DATA TO PROCESS:
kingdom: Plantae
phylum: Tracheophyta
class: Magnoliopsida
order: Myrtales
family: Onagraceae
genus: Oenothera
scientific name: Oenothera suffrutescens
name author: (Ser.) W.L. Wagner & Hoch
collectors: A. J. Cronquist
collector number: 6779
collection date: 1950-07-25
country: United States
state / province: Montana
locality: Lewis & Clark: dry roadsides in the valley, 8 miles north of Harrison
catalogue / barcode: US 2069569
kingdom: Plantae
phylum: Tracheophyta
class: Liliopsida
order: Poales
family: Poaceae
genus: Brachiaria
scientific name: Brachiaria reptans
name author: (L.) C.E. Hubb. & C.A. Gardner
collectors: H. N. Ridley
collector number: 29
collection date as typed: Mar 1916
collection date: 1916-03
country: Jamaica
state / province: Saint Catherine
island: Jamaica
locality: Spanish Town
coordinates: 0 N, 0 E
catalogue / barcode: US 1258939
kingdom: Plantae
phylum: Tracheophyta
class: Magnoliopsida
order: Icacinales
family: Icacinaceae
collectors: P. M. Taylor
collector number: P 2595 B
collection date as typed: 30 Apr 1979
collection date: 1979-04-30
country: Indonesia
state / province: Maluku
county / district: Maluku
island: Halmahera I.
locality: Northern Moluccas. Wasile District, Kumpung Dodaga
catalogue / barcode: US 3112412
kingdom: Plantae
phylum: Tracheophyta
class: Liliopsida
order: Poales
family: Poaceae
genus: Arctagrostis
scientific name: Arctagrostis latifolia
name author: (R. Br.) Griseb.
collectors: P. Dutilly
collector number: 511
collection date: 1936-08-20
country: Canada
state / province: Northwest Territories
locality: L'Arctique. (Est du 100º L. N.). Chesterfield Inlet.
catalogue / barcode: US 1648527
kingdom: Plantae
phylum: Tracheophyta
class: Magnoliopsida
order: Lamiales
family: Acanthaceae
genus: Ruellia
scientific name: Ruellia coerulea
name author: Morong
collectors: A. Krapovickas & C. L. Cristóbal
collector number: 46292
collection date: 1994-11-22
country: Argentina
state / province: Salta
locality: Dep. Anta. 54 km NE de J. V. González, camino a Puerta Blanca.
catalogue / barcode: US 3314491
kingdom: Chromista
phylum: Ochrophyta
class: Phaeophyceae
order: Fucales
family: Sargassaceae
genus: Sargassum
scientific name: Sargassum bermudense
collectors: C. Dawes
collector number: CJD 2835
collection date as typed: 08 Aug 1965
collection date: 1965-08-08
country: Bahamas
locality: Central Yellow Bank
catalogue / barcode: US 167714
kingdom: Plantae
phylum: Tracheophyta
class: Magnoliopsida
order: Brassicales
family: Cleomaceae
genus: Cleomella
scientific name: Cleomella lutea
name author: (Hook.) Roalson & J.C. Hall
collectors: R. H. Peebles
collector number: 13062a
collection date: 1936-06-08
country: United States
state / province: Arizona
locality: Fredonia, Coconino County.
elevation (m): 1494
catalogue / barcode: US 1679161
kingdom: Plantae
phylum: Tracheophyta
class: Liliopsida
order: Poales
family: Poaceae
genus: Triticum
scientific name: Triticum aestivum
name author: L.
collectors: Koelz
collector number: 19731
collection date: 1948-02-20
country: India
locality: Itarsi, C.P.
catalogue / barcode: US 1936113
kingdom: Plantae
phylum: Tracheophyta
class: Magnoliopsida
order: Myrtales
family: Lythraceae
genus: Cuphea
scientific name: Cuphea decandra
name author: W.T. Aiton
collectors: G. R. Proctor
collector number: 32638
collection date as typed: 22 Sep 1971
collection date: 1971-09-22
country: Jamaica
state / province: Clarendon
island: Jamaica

AIM OF THE TASK: Reproduce the listing with every "collector number" renamed to "field number", leaving everything else as it is.

RESPONSE:
kingdom: Plantae
phylum: Tracheophyta
class: Magnoliopsida
order: Myrtales
family: Onagraceae
genus: Oenothera
scientific name: Oenothera suffrutescens
name author: (Ser.) W.L. Wagner & Hoch
collectors: A. J. Cronquist
field number: 6779
collection date: 1950-07-25
country: United States
state / province: Montana
locality: Lewis & Clark: dry roadsides in the valley, 8 miles north of Harrison
catalogue / barcode: US 2069569
kingdom: Plantae
phylum: Tracheophyta
class: Liliopsida
order: Poales
family: Poaceae
genus: Brachiaria
scientific name: Brachiaria reptans
name author: (L.) C.E. Hubb. & C.A. Gardner
collectors: H. N. Ridley
field number: 29
collection date as typed: Mar 1916
collection date: 1916-03
country: Jamaica
state / province: Saint Catherine
island: Jamaica
locality: Spanish Town
coordinates: 0 N, 0 E
catalogue / barcode: US 1258939
kingdom: Plantae
phylum: Tracheophyta
class: Magnoliopsida
order: Icacinales
family: Icacinaceae
collectors: P. M. Taylor
field number: P 2595 B
collection date as typed: 30 Apr 1979
collection date: 1979-04-30
country: Indonesia
state / province: Maluku
county / district: Maluku
island: Halmahera I.
locality: Northern Moluccas. Wasile District, Kumpung Dodaga
catalogue / barcode: US 3112412
kingdom: Plantae
phylum: Tracheophyta
class: Liliopsida
order: Poales
family: Poaceae
genus: Arctagrostis
scientific name: Arctagrostis latifolia
name author: (R. Br.) Griseb.
collectors: P. Dutilly
field number: 511
collection date: 1936-08-20
country: Canada
state / province: Northwest Territories
locality: L'Arctique. (Est du 100º L. N.). Chesterfield Inlet.
catalogue / barcode: US 1648527
kingdom: Plantae
phylum: Tracheophyta
class: Magnoliopsida
order: Lamiales
family: Acanthaceae
genus: Ruellia
scientific name: Ruellia coerulea
name author: Morong
collectors: A. Krapovickas & C. L. Cristóbal
field number: 46292
collection date: 1994-11-22
country: Argentina
state / province: Salta
locality: Dep. Anta. 54 km NE de J. V. González, camino a Puerta Blanca.
catalogue / barcode: US 3314491
kingdom: Chromista
phylum: Ochrophyta
class: Phaeophyceae
order: Fucales
family: Sargassaceae
genus: Sargassum
scientific name: Sargassum bermudense
collectors: C. Dawes
field number: CJD 2835
collection date as typed: 08 Aug 1965
collection date: 1965-08-08
country: Bahamas
locality: Central Yellow Bank
catalogue / barcode: US 167714
kingdom: Plantae
phylum: Tracheophyta
class: Magnoliopsida
order: Brassicales
family: Cleomaceae
genus: Cleomella
scientific name: Cleomella lutea
name author: (Hook.) Roalson & J.C. Hall
collectors: R. H. Peebles
field number: 13062a
collection date: 1936-06-08
country: United States
state / province: Arizona
locality: Fredonia, Coconino County.
elevation (m): 1494
catalogue / barcode: US 1679161
kingdom: Plantae
phylum: Tracheophyta
class: Liliopsida
order: Poales
family: Poaceae
genus: Triticum
scientific name: Triticum aestivum
name author: L.
collectors: Koelz
field number: 19731
collection date: 1948-02-20
country: India
locality: Itarsi, C.P.
catalogue / barcode: US 1936113
kingdom: Plantae
phylum: Tracheophyta
class: Magnoliopsida
order: Myrtales
family: Lythraceae
genus: Cuphea
scientific name: Cuphea decandra
name author: W.T. Aiton
collectors: G. R. Proctor
field number: 32638
collection date as typed: 22 Sep 1971
collection date: 1971-09-22
country: Jamaica
state / province: Clarendon
island: Jamaica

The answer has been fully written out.